## [Passage provided]
Segment Open
# How to separate 2pc of a rod.



## Lilivas (May 7, 2007)

Hi everyone. Please, let me know, how to separate 2pc rod that was glued into 1pc. The glue is most likely cement. Is it possible?
Thank you.


----------



## basstardo (Jun 5, 2006)

Very carefully use a heat gun (or even better a hair dryer) to heat up the ferrule. Gently try to wiggle it apart. May take a few times of heating it and moving it around, but the heat should soften up the adhesive enough to get it apart.


----------



## USEF THE MAG (Jul 7, 2006)

*yep*

give a little heat...AND TAKE YOUR TIME..... heat too much; too fast and you risk damaging the furrurle........... nice and slow...heat..wiggle...little more heat.wiggle....heat....wiggle.....


----------



## Lilivas (May 7, 2007)

*Separate 2pc rod.*



Lilivas said:


> Hi everyone. I bought 2pc graphite rod which was glued together.


----------



## Heaver (Feb 7, 2001)

If it was purchased already glued up it is possible that epoxy was intentionally used to bond it together. If so it will be very difficult to separate.

Oh the other hand the rod buildier may have gotten sloppy and allowed some finish from the ferrule reinforcing wrap to seep into the unit. If that is the case and not too much finish leached into the joint you may get lucky and spearate the pieces with a little heat.

Warning: heat is deadly to a blank. Too much and you will soften the resin that makes up the blank drastically and fatally weakening it. If its too hot to hold you're already overheating the blank. Warm it and throw a towel soaked in ice water - try to use the thermal shock to help loosen the joint. 

I have two rubber "jar lid" opening pads used to give you a good grip when opening canned goods. These are found in just about any store and are cheap. They give you an extra firm grip on rods.

Lou


----------



## Lilivas (May 7, 2007)

Very thanks. I'll give it a try.


----------
Segment Closed
## [Exercises]
a – Reproduce the portion of the rod-separation thread starting with "## Heaver (Feb" and going on through "loosen the joint.".
b – Answer these questions from the rod-separation thread:
(i) What tool does basstardo say is even better than a heat gun for heating the ferrule?
(ii) According to Heaver, what sign shows that you are already overheating the blank?
(iii) What does Heaver use to get an extra firm grip on rods?

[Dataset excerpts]
Segment Open
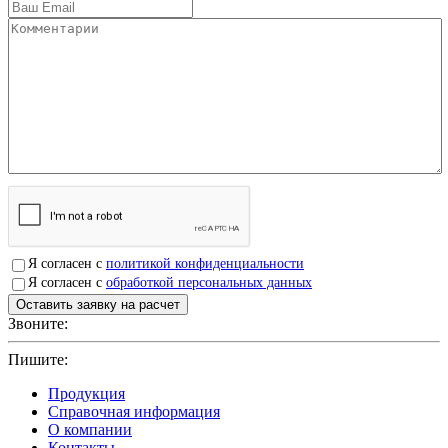
Я согласен с
политикой конфиденциальности
Я согласен с
обработкой персональных данных
Звоните:
+7(4912)503750
Пишите:
sbit@krep62.ru
Продукция
Справочная информация
О компании
Контакты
Segment Closed
## [Answers to the tasks]
a –
## Heaver (Feb 7, 2001)

If it was purchased already glued up it is possible that epoxy was intentionally used to bond it together. If so it will be very difficult to separate.

Oh the other hand the rod buildier may have gotten sloppy and allowed some finish from the ferrule reinforcing wrap to seep into the unit. If that is the case and not too much finish leached into the joint you may get lucky and spearate the pieces with a little heat.

Warning: heat is deadly to a blank. Too much and you will soften the resin that makes up the blank drastically and fatally weakening it. If its too hot to hold you're already overheating the blank. Warm it and throw a towel soaked in ice water - try to use the thermal shock to help loosen the joint.

b –
(i) A hair dryer.
(ii) The rod is too hot to hold.
(iii) Two rubber "jar lid" opening pads.